Failure prediction is an important problem in industry and has been studied over decades in various areas. Generally, majority of equipment and industrial components deteriorate after running for a period of time. The failures among multiple devices, which are physically connected to each other, may propagate. When a component of a system fails, other relevant components may break down too. For example, in a mill plant, when a motor fails, the bearings, which are physically connected to it, may fail as well. To capture these relationships, model-based techniques use system equations to extract analytical redundancies between devices’ measurements [1, 2]. An alternative approach is to apply a data-driven solution that uses information from similar devices for failure prediction. Data-driven methods use system’s measurements as the features for failure prediction [3]. In order to predict multivariate responses from multiple devices simultaneously with higher accuracy, we use the correlated features from these devices. We introduced multi-Bernoulli distribution with logit transformation to learn the correlation between the predictors and multivariate responses.

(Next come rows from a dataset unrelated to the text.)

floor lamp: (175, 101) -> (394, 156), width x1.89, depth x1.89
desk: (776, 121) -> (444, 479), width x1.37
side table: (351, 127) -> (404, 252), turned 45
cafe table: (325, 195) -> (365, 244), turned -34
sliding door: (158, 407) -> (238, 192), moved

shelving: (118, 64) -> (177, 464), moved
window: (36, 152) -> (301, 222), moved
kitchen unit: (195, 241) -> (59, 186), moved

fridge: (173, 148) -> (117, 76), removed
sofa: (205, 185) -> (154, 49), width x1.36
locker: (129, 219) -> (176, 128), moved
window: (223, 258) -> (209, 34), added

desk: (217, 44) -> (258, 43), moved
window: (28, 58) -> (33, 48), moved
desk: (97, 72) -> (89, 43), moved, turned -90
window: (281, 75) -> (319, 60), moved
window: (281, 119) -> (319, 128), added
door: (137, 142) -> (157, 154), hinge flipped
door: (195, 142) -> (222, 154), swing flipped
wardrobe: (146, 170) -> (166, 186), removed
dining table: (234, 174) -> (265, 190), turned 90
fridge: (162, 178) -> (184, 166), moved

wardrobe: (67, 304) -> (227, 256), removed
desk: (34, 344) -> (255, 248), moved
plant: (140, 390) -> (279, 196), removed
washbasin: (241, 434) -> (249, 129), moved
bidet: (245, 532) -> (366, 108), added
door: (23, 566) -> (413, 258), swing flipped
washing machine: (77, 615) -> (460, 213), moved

Multivariate Bernoulli Log-Normal Model
The input are features from multiple devices. The output is a multivariate binary response for different devices. The output can be represented as a multivariate random variable and the binary response follows the multivariate Bernoulli distribution. Then, we use a regression to connect the relationship between the input and the output. By estimating the likelihood, we form the multivariate Bernoulli Log-Normal model.

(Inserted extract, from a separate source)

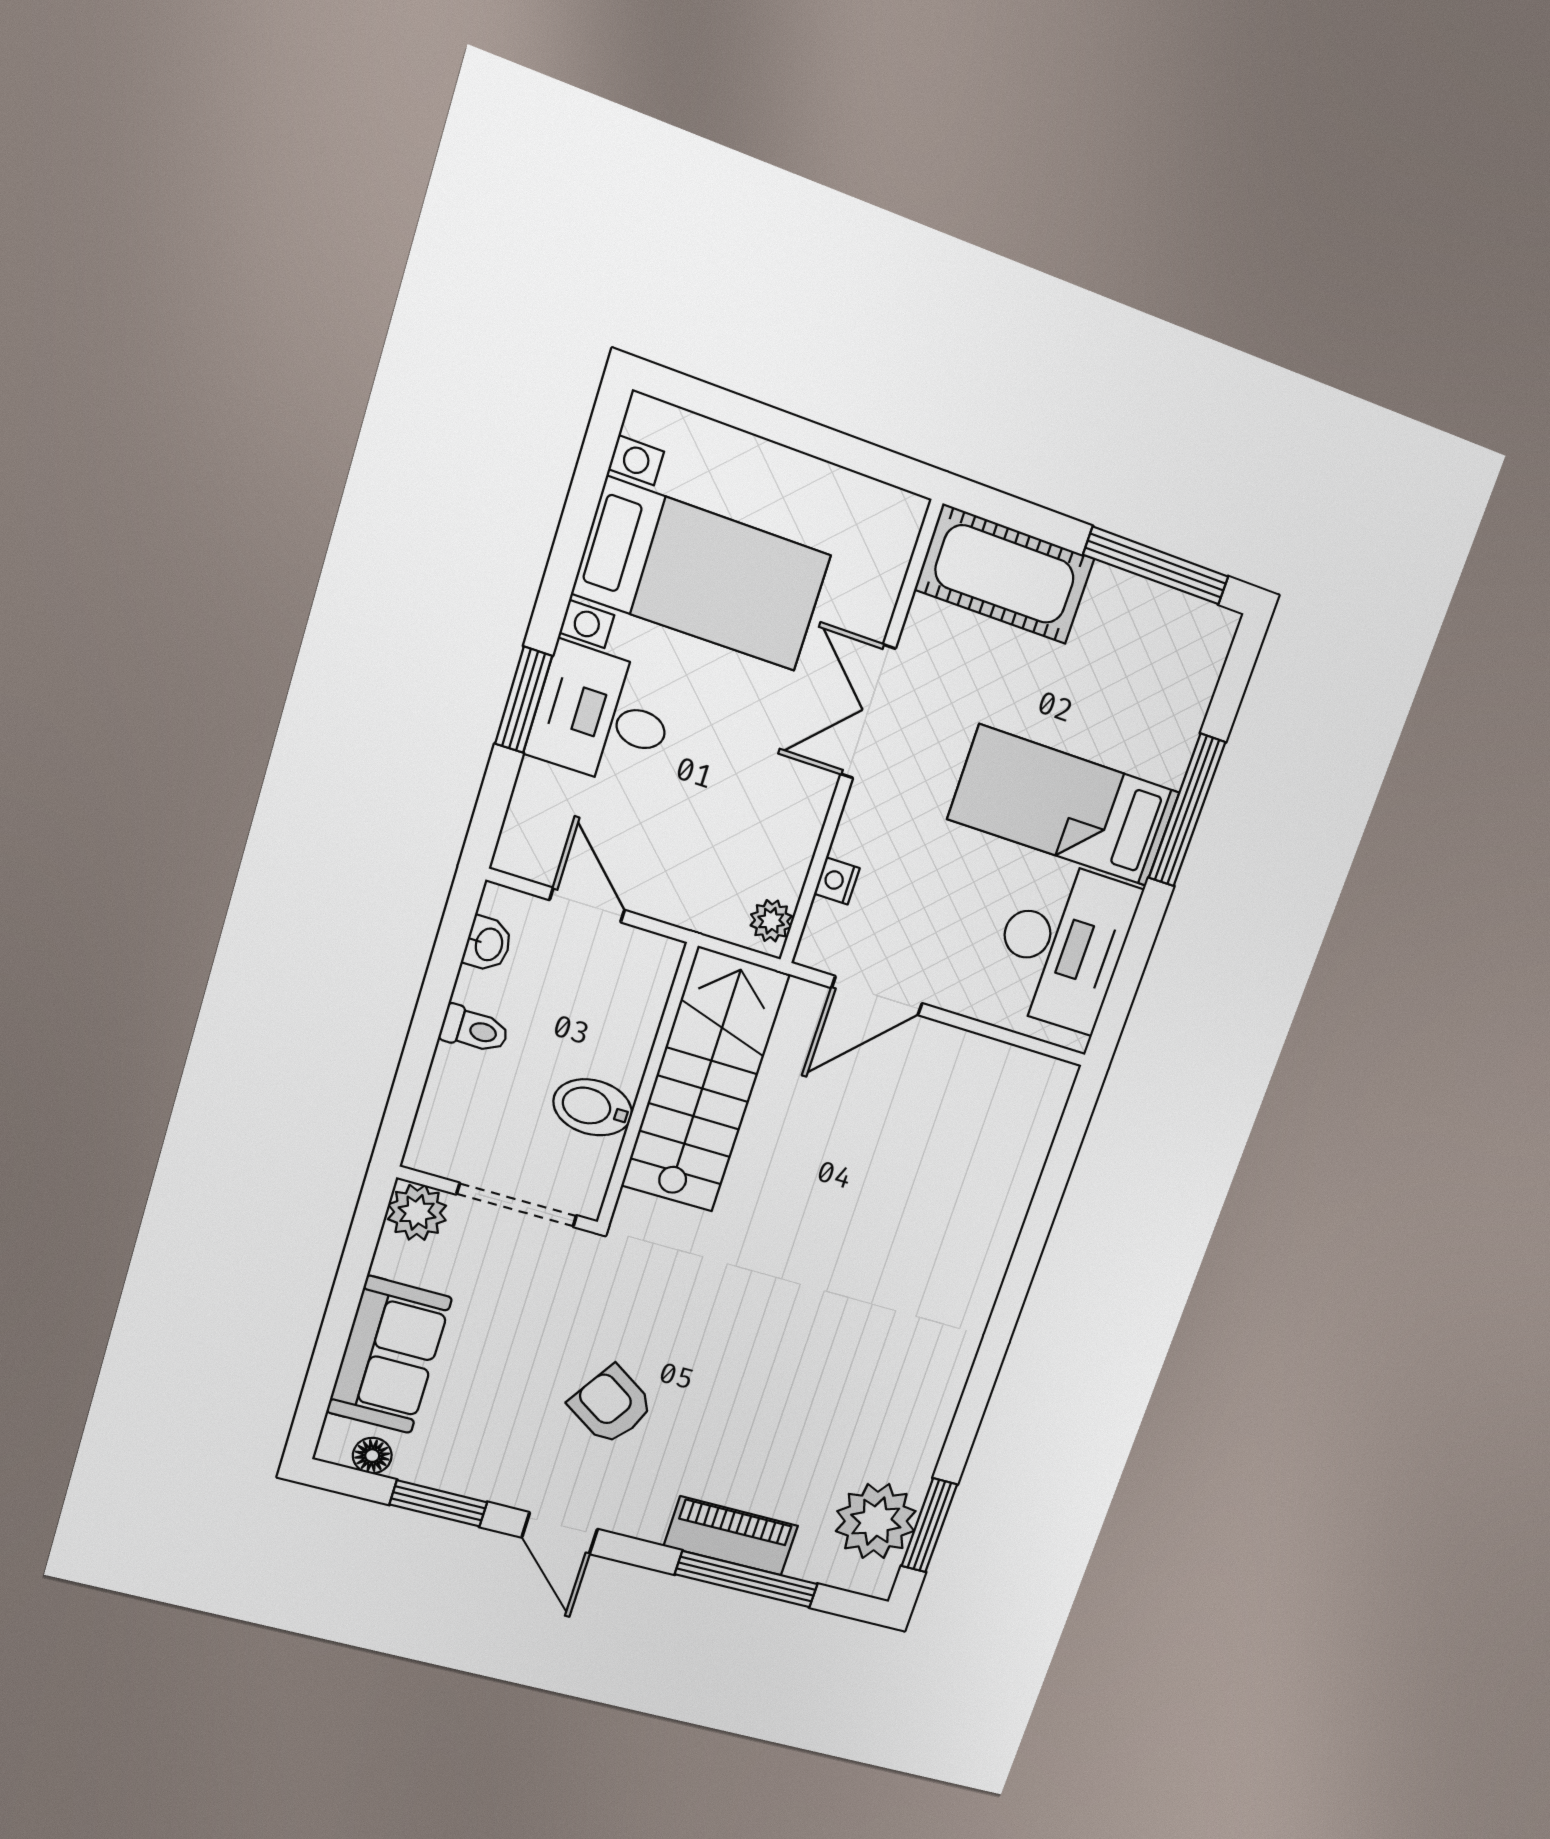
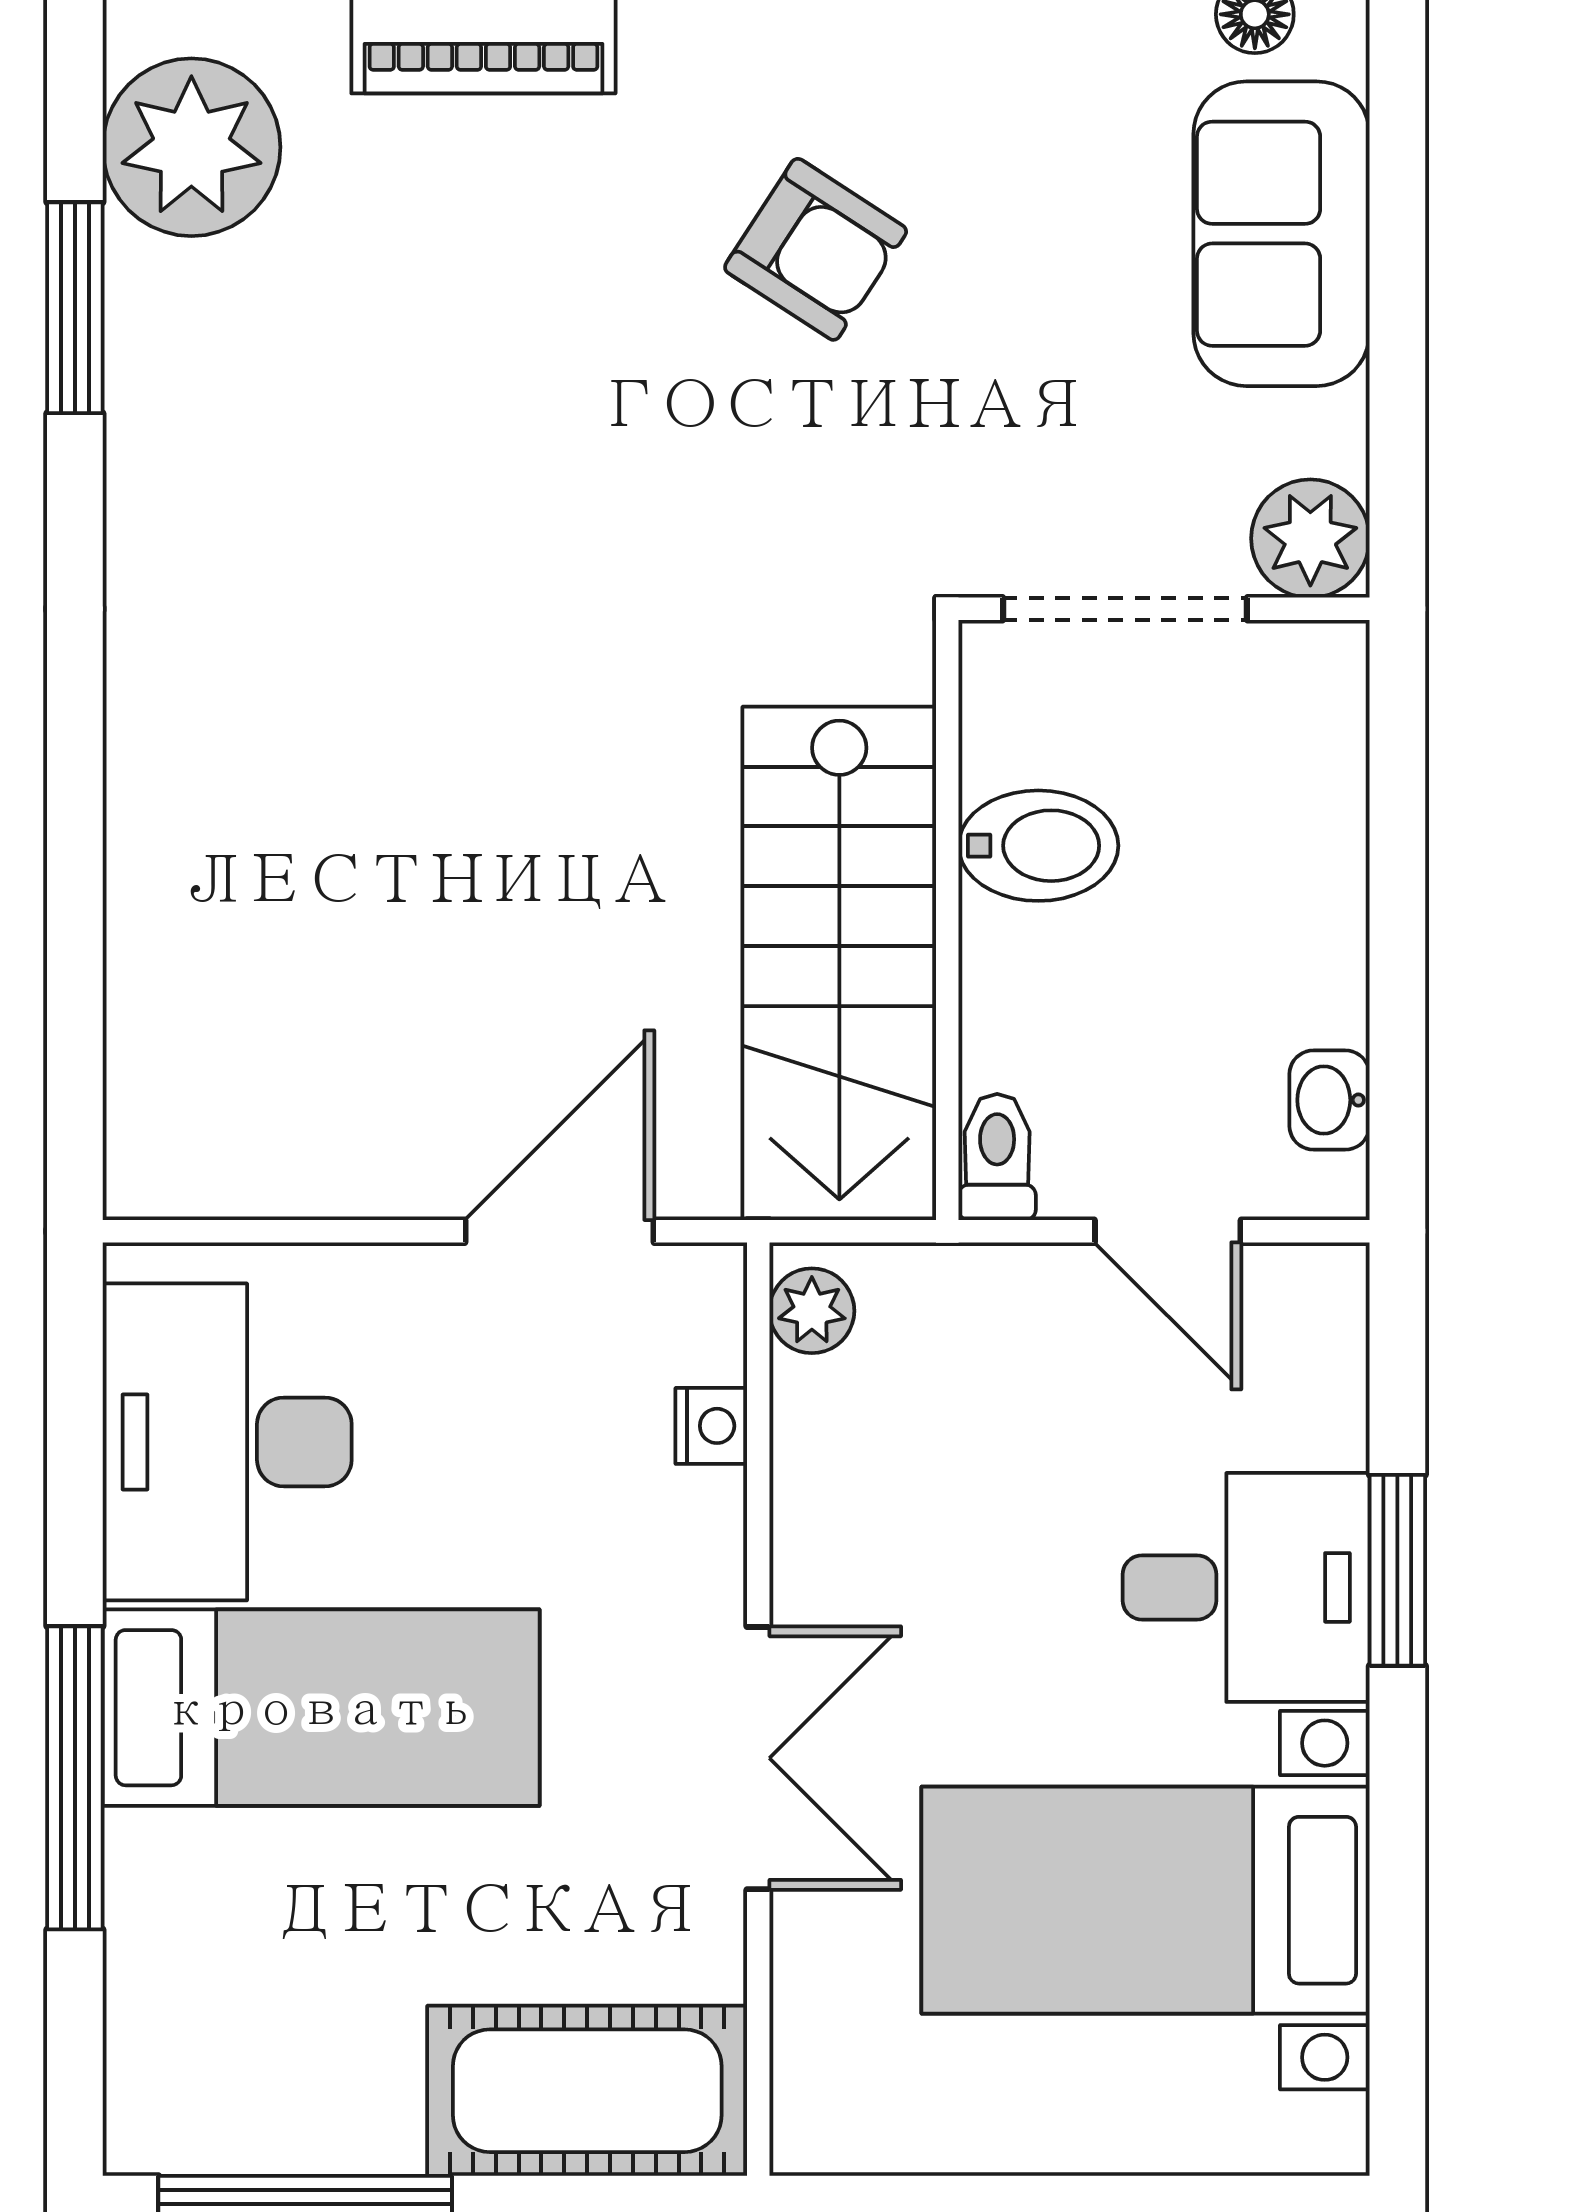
toilet: (474, 1030) -> (997, 1157), moved, turned 90
window: (929, 1525) -> (75, 308), moved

We applied this to a simulated water tank system dataset [4] to demonstrate and validate the performance of our method. This dataset includes a network of water tanks. The measurements for each tank include tank’s pressure and tank refill mode. We ran this MBLN model on a subset of five connected tanks as shown in Figure 1. Our aim was to predict whether there are leaks for two tanks T20 and T30.
Figure 1: Graph structure of water tank data
The dataset was split into two categories. The first 90% dataset is for training and the remaining 10% is for testing. The MBLN model was then applied to predict the leak information of T22 and T30 simultaneously. Other models, such as gradient boost descent, random forest, logistic regression, lasso and elastic-net regularized generalized linear models (glmnet) and kNN, were used to predict the leak information of T22 and T30 as baselines. We compared the receiver operating characteristic (ROC) curve of these six models, as illustrated in Figure 2. As can be seen, the MBLN performs the best from the view of ROC curve because its estimated parameters B and Σ reflect the correlation of 5 tanks and contribute to the tank leak prediction of two tanks T22 and T30.
Figure 2: ROC curve comparison of six models
The scope of this work consists of two main points. One is that MBLN is more effective in handling at least two devices. The other is that the input data from multiple devices should have some correlation. For more detailed information, we recommend referring to our paper [5].
Many thanks to my co-authors Chi Zhang, Shuai Zheng, Hamed Khorasgani, Ahmed Farahat and Chetan Gupta with whom this research work was jointly executed.